| Written task |
Could you lay out the listing below as a Markdown table with the columns Row and Text, giving each line its own numbered row, skipping blank lines and leaving out the pictures?

| Excerpted records |

· · ·

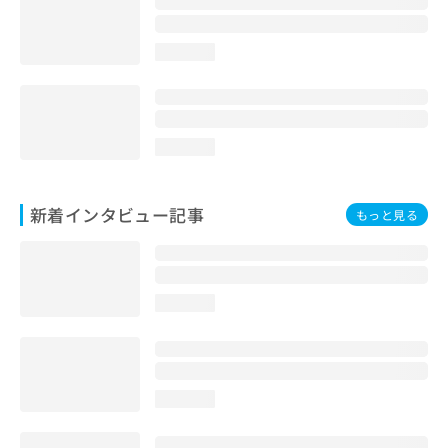
loading...
loading...
新着インタビュー記事
もっと見る
loading...
loading...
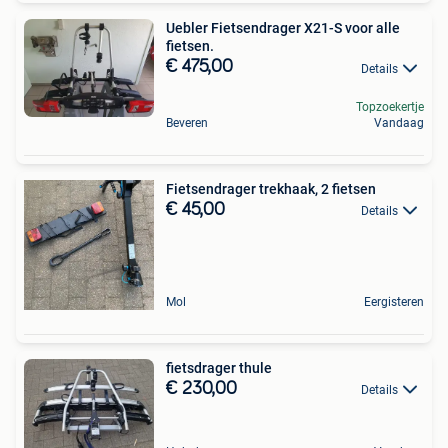
Uebler Fietsendrager X21-S voor alle
fietsen.
€ 475,00
Details
Topzoekertje
Beveren
Vandaag
Fietsendrager trekhaak, 2 fietsen
€ 45,00
Details
Mol
Eergisteren
fietsdrager thule
€ 230,00
Details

· · ·

| Answer for the task |
| Row | Text |
|---|---|
| 1 | loading... |
| 2 | loading... |
| 3 | 新着インタビュー記事 |
| 4 | もっと見る |
| 5 | loading... |
| 6 | loading... |
| 7 | Uebler Fietsendrager X21-S voor alle |
| 8 | fietsen. |
| 9 | € 475,00 |
| 10 | Details |
| 11 | Topzoekertje |
| 12 | Beveren |
| 13 | Vandaag |
| 14 | Fietsendrager trekhaak, 2 fietsen |
| 15 | € 45,00 |
| 16 | Details |
| 17 | Mol |
| 18 | Eergisteren |
| 19 | fietsdrager thule |
| 20 | € 230,00 |
| 21 | Details |